Sophos and ReversingLabs presented SoReL-20M database with data for information security researchers
Information security companies Sophos and ReversingLabs presented the SoReL-20M database, which consists of 20 million Windows Portable Executable files. Of these, 10 million files are samples of malware.
The database, designed to improve the information security industry, provides metadata, labels and functions for files, and also allows interested parties to download available malware samples for further research.
“A publicly available dataset containing carefully selected samples and relevant metadata is expected to help accelerate research into the use of machine learning for malware detection”, – write Sophos and ReversingLabs researchers.

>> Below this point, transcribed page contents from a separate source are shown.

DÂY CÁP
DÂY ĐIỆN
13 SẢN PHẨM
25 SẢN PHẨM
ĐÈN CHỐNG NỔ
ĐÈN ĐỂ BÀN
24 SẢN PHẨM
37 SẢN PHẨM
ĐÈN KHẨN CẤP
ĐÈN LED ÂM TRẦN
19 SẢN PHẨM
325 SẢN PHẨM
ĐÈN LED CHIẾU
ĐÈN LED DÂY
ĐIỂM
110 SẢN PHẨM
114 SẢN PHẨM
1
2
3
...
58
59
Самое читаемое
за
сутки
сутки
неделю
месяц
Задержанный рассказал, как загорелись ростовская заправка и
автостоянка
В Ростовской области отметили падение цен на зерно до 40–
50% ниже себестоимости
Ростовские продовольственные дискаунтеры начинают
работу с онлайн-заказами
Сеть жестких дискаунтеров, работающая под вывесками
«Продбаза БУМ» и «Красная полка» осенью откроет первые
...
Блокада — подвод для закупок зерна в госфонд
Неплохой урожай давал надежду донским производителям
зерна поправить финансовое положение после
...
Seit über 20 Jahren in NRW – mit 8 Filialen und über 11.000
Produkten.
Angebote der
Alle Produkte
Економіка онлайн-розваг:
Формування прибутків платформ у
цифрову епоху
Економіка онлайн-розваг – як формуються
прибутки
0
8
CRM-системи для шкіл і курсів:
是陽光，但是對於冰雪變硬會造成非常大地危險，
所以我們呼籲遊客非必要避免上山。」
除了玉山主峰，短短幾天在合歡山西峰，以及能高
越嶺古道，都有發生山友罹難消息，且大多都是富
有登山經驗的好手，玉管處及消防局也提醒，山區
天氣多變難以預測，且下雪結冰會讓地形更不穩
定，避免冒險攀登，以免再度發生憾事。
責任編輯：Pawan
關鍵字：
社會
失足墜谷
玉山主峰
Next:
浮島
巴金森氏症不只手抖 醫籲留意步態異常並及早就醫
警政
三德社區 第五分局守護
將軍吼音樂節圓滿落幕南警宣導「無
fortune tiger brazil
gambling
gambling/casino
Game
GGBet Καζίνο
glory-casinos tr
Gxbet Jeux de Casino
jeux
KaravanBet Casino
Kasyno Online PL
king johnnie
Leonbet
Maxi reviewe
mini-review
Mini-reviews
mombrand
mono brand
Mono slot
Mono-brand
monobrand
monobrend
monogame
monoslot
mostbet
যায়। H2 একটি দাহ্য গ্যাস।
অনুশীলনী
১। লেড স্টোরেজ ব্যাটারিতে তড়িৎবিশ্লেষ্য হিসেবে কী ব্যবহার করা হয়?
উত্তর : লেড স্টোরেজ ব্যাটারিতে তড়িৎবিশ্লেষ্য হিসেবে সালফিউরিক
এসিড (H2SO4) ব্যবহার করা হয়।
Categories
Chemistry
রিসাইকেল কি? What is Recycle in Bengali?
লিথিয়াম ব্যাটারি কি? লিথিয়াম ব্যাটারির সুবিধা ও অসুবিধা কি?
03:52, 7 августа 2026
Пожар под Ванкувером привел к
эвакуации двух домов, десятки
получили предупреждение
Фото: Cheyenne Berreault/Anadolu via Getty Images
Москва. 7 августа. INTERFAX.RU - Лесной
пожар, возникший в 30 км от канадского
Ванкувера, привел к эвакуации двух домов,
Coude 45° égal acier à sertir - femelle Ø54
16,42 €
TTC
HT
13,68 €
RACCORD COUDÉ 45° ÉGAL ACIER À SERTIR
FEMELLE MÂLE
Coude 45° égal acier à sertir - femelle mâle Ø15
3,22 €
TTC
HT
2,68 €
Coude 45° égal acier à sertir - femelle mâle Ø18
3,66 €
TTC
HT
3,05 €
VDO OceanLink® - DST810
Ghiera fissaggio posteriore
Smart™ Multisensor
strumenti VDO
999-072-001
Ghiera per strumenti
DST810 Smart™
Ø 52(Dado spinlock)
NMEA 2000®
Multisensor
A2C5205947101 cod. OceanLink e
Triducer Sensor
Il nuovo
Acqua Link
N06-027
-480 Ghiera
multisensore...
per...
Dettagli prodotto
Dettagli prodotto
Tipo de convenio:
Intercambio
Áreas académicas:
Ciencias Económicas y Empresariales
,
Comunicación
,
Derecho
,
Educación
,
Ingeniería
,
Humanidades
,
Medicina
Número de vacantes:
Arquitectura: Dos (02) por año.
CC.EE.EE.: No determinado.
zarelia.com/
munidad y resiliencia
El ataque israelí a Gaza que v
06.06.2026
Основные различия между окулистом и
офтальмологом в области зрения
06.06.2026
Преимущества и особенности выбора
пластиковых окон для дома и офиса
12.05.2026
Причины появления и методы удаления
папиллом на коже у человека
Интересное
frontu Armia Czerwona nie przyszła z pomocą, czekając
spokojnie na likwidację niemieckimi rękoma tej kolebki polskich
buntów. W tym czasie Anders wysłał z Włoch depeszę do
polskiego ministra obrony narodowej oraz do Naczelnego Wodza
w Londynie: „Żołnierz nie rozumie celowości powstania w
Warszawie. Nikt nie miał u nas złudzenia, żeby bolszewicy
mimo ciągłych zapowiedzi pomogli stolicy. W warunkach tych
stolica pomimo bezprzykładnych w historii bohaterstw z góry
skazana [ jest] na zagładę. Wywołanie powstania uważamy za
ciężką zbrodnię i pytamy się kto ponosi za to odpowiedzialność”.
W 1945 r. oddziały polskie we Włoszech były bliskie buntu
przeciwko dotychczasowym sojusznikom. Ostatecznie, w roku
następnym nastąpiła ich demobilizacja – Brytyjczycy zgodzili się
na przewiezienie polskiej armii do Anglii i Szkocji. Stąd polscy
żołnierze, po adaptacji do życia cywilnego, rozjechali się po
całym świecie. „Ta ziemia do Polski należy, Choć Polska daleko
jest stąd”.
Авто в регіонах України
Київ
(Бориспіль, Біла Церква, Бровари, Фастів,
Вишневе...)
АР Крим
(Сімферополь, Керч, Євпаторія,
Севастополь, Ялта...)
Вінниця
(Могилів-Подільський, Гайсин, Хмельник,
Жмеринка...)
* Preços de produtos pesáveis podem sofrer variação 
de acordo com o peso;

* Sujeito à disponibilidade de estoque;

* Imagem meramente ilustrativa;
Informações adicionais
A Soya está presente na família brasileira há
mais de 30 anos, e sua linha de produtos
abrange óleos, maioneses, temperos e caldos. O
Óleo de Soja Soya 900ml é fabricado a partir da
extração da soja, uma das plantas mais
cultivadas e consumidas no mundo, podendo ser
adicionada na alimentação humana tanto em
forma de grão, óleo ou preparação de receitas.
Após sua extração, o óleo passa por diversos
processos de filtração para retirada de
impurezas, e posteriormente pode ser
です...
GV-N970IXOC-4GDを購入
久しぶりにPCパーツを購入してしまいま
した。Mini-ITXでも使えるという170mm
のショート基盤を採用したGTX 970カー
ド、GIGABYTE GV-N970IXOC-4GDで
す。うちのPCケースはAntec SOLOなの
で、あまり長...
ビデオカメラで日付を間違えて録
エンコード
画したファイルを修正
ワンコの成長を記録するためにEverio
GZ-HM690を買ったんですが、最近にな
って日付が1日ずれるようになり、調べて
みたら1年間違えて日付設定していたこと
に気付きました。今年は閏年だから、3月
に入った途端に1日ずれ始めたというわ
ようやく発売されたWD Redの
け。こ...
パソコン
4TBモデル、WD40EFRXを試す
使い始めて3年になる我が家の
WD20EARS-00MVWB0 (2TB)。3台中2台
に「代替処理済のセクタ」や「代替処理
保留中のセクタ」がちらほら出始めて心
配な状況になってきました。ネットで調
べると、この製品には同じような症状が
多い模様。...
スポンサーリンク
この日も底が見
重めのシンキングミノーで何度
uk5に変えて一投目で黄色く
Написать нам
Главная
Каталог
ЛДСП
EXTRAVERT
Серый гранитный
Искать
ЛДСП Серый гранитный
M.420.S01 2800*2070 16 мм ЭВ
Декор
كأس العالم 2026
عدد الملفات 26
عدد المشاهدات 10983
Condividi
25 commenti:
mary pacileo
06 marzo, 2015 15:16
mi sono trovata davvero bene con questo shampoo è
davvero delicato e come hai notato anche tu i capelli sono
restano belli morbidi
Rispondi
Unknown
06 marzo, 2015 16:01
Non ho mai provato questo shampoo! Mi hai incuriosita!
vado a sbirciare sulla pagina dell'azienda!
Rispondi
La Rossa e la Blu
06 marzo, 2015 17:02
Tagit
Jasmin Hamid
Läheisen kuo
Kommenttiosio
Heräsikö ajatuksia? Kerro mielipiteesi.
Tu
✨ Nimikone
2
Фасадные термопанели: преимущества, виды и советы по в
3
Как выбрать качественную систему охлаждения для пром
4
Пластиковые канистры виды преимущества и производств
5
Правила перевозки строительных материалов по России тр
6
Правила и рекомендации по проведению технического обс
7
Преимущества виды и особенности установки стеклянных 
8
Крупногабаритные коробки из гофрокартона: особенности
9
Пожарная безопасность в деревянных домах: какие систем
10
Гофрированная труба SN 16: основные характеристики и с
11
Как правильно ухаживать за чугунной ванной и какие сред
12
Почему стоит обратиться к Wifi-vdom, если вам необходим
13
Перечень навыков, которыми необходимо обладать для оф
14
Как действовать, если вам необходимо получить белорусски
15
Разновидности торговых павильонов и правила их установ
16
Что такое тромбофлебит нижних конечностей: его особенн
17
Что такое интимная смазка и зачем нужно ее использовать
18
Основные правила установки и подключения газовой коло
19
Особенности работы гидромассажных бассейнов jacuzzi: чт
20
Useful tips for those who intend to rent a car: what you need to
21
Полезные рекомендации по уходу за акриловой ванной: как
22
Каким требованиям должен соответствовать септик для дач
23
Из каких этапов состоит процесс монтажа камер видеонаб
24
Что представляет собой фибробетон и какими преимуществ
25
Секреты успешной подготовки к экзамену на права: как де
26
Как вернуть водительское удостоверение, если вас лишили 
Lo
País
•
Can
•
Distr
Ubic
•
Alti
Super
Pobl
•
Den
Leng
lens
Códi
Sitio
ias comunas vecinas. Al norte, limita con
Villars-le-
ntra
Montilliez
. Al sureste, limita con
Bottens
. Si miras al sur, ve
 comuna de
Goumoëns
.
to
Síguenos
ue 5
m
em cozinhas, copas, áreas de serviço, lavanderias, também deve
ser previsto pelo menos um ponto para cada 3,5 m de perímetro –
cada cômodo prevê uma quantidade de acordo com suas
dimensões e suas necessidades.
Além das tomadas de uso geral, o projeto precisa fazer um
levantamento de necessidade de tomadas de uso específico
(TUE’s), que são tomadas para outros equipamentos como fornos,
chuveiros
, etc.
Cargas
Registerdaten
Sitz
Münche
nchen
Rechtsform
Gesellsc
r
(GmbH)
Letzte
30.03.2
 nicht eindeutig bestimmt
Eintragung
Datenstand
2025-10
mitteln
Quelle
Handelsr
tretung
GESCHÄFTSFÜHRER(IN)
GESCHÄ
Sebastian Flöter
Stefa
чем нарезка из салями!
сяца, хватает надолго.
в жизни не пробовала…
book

Although machine learning models are built on data, there is no standard large-scale database in the field of information security, which can be easily accessed by everyone, from independent researchers to information security laboratories and corporations. According to Sophos experts, the lack of such a database impeded the development of the information security sector.
“Collecting large numbers of carefully selected, labelled samples are costly and complex, and sharing datasets is often complicated by intellectual property issues and the risk of exposing malware to unknown third parties. As a result, most malware detection research uses proprietary internal datasets, so the results cannot be compared”, – Sophos experts said.
By the way, recently the Sophos company notified customers of data leak.
The industrial-scale SoReL-20M database, covering 20 million samples, including 10 million of addresses malware, is designed to solve this problem. For each sample, the database contains functions extracted from the EMBER 2.0 dataset, labels, detection metadata, and complete malware binaries.
It also provides PyTorch and LightGBM machine learning models trained using this data, as well as scripts for loading and iterating the data, and scripts for training and testing the models.
Sophos accepts the possibility that experienced hackers will be able to use the database to their advantage and create tools to carry out cyberattacks. However, according to experts, there are currently many other sources that attackers can use to gain access to information about malware.
Let me remind you that Comodo also opened Endpoint Detection and Response (EDR) Product Source Code.